When the Big Red busses pulled in, students arrived, ready to donate blood. When the process of donating starts, blood donors are required to fill out a form about their life and things that may effect their blood.
“You just have to go through like anything that has come in contact with you or if you are you taking any medication or if you’ve left the country,” senior Felicity Johnson said.
Many people who participate in the blood drive do it for different reasons.
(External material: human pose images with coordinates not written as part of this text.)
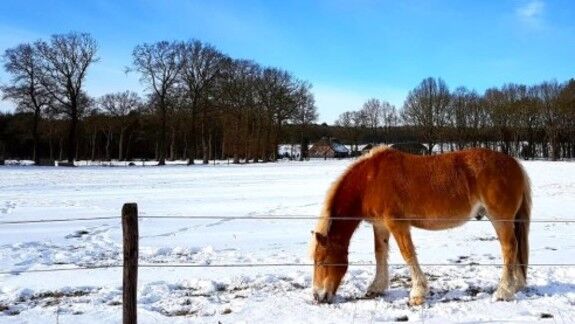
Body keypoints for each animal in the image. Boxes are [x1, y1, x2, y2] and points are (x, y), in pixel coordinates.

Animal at [310, 146, 532, 306]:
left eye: (322, 261)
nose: (318, 296)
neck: (370, 180)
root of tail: (514, 163)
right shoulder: (380, 226)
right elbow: (380, 253)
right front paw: (377, 287)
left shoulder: (397, 224)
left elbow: (407, 254)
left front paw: (417, 293)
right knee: (515, 247)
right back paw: (516, 285)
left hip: (500, 219)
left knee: (509, 248)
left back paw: (504, 291)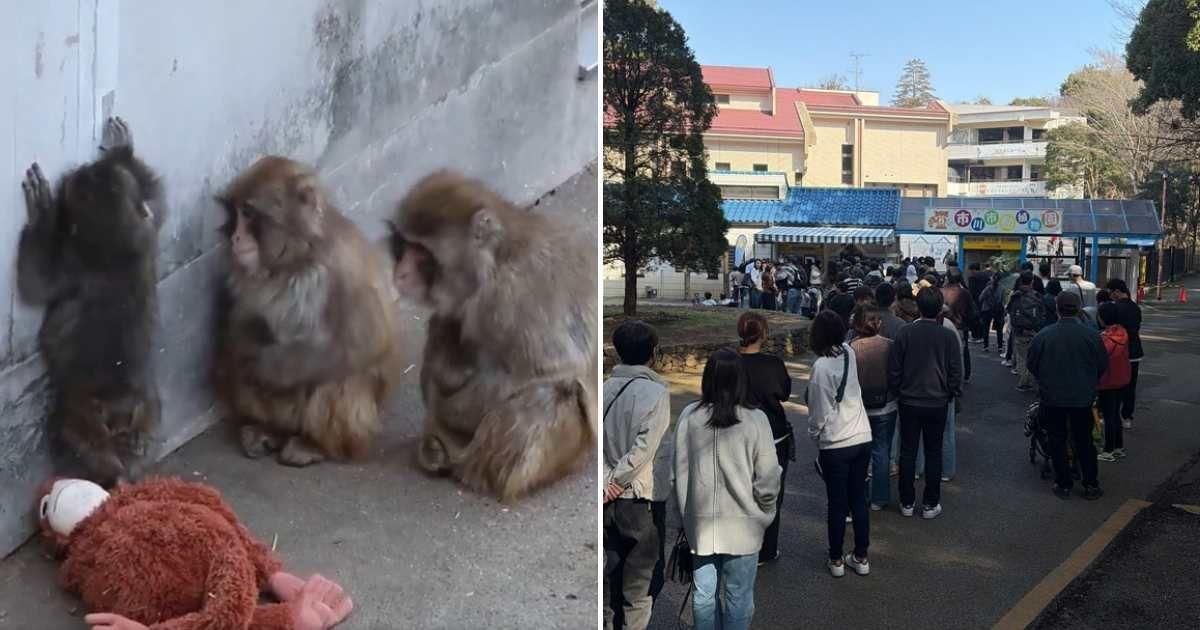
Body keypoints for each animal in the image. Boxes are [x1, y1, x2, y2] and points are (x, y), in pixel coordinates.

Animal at [17, 116, 164, 487]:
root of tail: (122, 410)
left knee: (76, 438)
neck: (116, 251)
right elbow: (157, 202)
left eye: (85, 177)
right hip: (149, 413)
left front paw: (41, 209)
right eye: (96, 172)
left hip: (79, 414)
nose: (82, 167)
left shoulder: (72, 267)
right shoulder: (146, 235)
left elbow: (35, 282)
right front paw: (123, 149)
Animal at [214, 156, 400, 467]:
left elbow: (367, 343)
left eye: (249, 213)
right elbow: (240, 327)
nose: (236, 237)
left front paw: (270, 366)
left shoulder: (343, 267)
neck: (297, 258)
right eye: (235, 213)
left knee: (338, 379)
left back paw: (313, 444)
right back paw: (267, 430)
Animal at [389, 170, 597, 501]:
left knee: (547, 395)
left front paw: (448, 408)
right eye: (403, 245)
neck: (498, 258)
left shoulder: (507, 299)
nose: (400, 274)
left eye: (422, 253)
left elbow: (550, 370)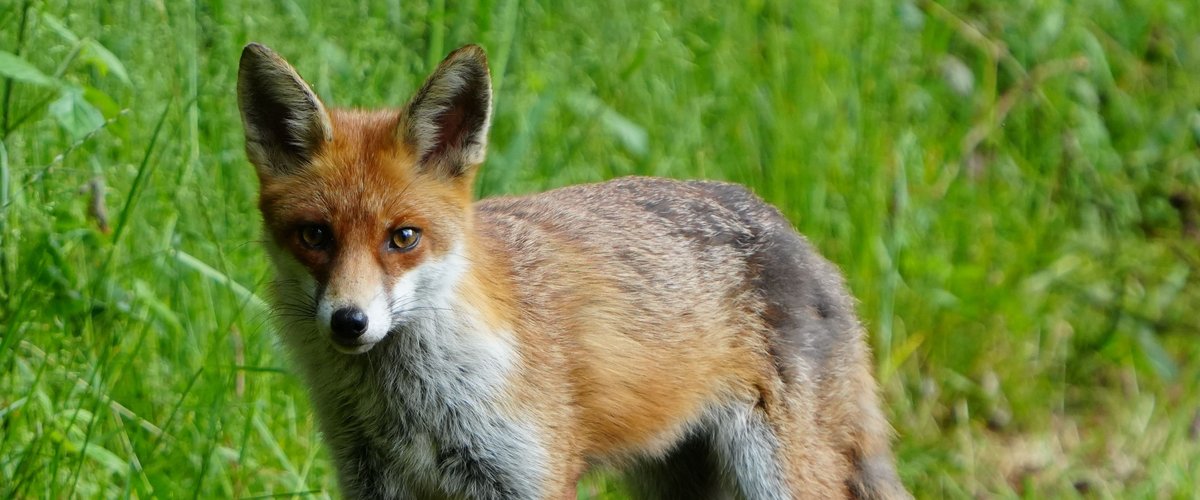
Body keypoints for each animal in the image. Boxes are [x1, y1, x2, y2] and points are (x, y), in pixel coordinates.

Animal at [237, 42, 910, 500]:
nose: (349, 322)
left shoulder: (528, 475)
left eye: (403, 237)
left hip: (778, 477)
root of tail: (801, 239)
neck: (413, 409)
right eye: (315, 236)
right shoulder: (372, 479)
Some want to help save a few lives, while others have experienced what it is like for a loved one to need blood.
“My grandfather actually received blood and it allowed him to live a lot longer than he should have,” Oneblood account representative Michelle Pagan said. “Working here affects me personally, I kind of do it in an honor of him and I get to see firsthand how many lives it saves”
Students are also given the opportunity to volunteer. It allows students the chance to do something for their community, while gaining their service hours.
“I usually donate, but since I can’t anymore because of personal reason, I try to help out in any way I can,” senior Shanette Batista said. “Volunteering is the best way to do that and to help the people who actually can donate.”
Every person who donated is helping to save three people’s lives. With the help from volunteers and donators, a difference can be made in others’ lives.
“I like to donate because I like knowing that I am helping someone,” junior Haleigh Booth said. “I could potentially save someone’s life, save them from a disease or something.”